With that said, if I were Google, here is what this “hint” means…
Database A: List of guest posts we know are paid links which we said for 15 years NOT to do. Database B: List of webmasters and their customers who we know continue to do be involved with paid guest posts.
Database C: Relative content written and then calculate the math to determine a penalty percentage (don’t underestimate that they can’t do this with their data).
If this were to happen, then publishers/writers/ etc will figure out a work around, they always do…maybe pay them with gift cards.
I see backlinks as the wild card for SEOs.
Google Search drives the majority of traffic for all sites around the world. Being the gatekeeper to traffic = power. The way we are treating links currently might be making it difficult for Google engineers to see what is a real link or not but also that in my opinion provides a balance of power between websites (SEOs) and Google.

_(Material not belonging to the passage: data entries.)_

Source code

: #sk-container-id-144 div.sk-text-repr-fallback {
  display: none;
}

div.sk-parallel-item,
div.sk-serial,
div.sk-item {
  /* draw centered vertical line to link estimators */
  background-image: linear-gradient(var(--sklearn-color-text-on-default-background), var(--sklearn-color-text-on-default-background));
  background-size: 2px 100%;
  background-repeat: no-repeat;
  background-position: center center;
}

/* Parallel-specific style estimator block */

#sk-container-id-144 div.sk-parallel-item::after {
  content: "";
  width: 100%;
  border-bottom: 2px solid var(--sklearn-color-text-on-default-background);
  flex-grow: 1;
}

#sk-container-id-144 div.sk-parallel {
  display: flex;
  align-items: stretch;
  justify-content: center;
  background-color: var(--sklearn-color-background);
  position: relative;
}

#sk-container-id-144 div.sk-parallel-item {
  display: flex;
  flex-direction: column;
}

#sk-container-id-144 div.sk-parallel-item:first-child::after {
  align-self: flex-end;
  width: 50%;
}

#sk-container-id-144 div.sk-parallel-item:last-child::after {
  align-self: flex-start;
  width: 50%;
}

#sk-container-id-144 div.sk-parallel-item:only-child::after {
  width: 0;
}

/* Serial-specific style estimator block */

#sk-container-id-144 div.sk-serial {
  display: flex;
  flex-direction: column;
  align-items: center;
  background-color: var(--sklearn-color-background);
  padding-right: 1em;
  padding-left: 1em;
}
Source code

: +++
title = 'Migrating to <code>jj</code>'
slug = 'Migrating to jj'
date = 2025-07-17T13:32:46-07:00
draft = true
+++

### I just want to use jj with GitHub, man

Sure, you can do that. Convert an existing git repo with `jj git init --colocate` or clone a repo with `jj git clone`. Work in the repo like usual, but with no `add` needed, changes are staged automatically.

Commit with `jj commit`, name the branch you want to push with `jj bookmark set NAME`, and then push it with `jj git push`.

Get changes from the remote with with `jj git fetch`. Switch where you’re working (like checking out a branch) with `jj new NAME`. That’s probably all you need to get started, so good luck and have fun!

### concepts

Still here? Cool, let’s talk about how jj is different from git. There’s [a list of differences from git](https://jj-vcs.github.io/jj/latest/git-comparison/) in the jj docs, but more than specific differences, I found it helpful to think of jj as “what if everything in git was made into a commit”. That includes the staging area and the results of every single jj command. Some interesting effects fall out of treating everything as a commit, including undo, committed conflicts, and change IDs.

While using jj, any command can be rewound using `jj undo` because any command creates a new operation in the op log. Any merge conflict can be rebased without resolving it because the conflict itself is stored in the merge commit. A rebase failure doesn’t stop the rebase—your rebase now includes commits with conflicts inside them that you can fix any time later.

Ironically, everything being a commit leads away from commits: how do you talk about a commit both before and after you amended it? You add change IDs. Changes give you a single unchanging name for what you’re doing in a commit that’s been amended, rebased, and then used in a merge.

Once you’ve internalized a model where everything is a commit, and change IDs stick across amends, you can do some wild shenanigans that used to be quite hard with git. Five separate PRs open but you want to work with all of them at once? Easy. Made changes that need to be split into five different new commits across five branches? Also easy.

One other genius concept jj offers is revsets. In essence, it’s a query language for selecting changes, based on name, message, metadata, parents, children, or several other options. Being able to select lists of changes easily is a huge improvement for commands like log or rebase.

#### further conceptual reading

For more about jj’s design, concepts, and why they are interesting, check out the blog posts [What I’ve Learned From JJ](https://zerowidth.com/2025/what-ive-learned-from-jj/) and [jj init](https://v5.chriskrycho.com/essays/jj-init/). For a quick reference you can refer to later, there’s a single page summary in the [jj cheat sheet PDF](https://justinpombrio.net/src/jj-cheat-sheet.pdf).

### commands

No one likes spam and the ability to add rel=”nofollow” to areas on our sites like comments has helped to stop the extreme use of links for rank manipulation and spam. Having the ability to create content on other sites using a backlink for exchange is important and follows the same process with how we conduct any type of business in our society. (I work for you → You pay me). “You pay me” is the exchange that any business exists for, so when a business understands that backlinks will translate into traffic growth, they invest to create the content that John Mueller thinks they should just give away for free. This content is also important for Google as they are using it in feature snippets and their search results without compensating authors, photographers, the only exchange provided is traffic (sometimes).
Adding the new suggested attributes will only benefit Google, when we start tagging our links, we help them organize and easily classify them, removing any of the power that currently our websites have.
(please DON’t say what about branding? If you dare to say that, type any hotel name and look at their GMB profiles – where Google is serving Hotel ads right on their GMB profile to users that just searched for a specific brand name.)
So there you have it – not that Google is going to listen to anyone. You don’t like how they run their search engine you can just go advertise for free some place else, amiright?
Do we want a better search engine? Of course, we do. Do we get tired of working to rank our clients above craphat sites that have no business being in the SERPs at all? Absolutely. Are we proud of the great work we’ve done for our clients, and are ready for them to be seen as the kick ass businesses they are? Indubitably.
But are we ready to add just a little more power into Google’s hot little, money-grubbing hands? I’d have to say that’s a cool hard, “no”. And although I know this isn’t a guest post, all links in this post are followed. Because we give these sites a solid 5-star vote.
What are your thoughts? Does the nofollow policy on all links make sense to you?